Topic of Contents
1. pandas.Series.value_counts
The pandas.Series.value_counts() function returns a Series that includes the count of unique values. The most frequently occurring element is placed first in descending order.
Syntax
Let’s see the syntax of pandas.Series.value_counts() function and parameters passed to it.
Parameters
- If the normalize parameter (Default = False) is set to True, the result holds the relative frequencies of the unique values.
- The sort parameter (Default = True) is used to sort the elements in descending order based on frequency (occurrence). If you don’t want to sort, set this parameter to False.
- You can sort the elements based on frequency in ascending order using the ascending parameter (Default = False) by setting it to True.
- You can create bins from the existing Series using the bins parameter. It accepts an integer value. The result contains the total values present in each bin.
- The dropna parameter (Default = True) is used to deal with missing values that exist in the given Series. By default, it won’t include the missing values. Missing values are considered, if you set this parameter to False.
Example 1: No Parameter
Let’s create a Series named student_scores that holds 10 integers. We will return a Series that counts all the unique values using the value_counts function.
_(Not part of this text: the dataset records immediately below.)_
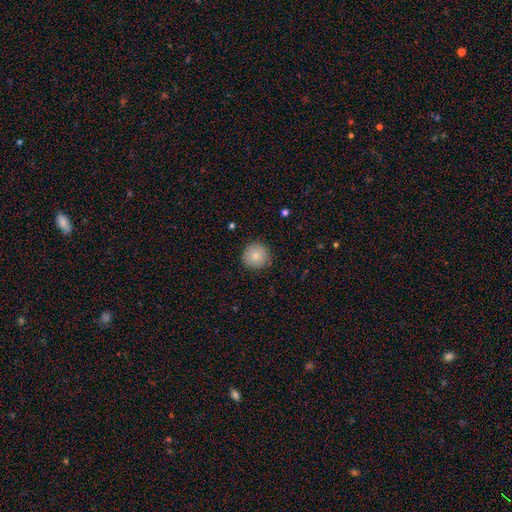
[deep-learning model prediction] The model was most divided on "smooth or featured": smooth: 84%, star or artifact: 8%, featured or disk: 8%. More confident: how rounded — round (95%); merging — none (88%).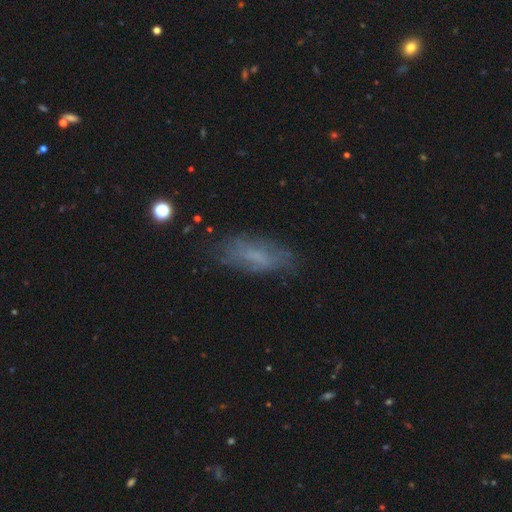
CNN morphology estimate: This appears to be a smooth galaxy with no disk features (54%) that is in between round and cigar-shaped (69%). Merging: none (70%).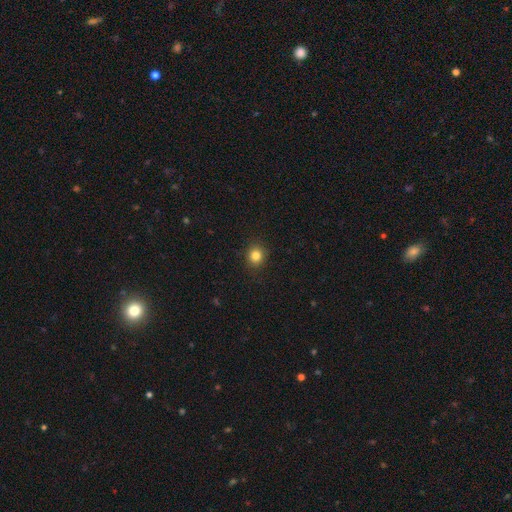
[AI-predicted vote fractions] This appears to be a smooth galaxy with no disk features (83%) that is round (84%). Merging: none (90%).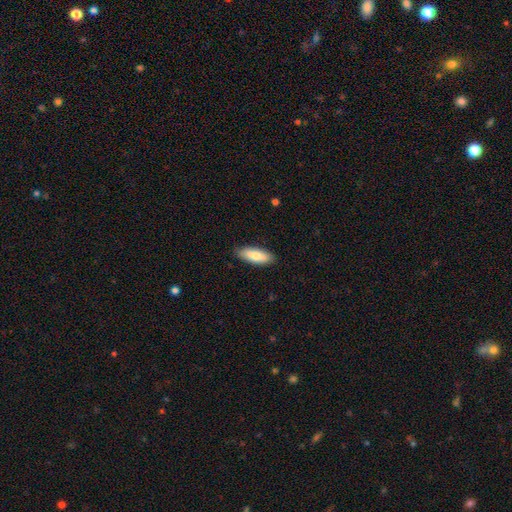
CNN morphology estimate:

Here, no parameter is passed to this function.
# Create Series named student_scores
student_scores = pandas.Series([67,90,90,90,90,80,67,90,80,100])
print(student_scores,"\n")
# value_counts with no parameters
student_scores.value_counts()
Output
There are four unique values – 90, 67, 80 and 100 with frequencies 5, 2, 2, and 1.
Example 2: Bins Parameter
Let’s return the count of unique values for each bin by specifying the ‘bins’ parameter.
- Set bins to 3 and return the count of values present in each bin.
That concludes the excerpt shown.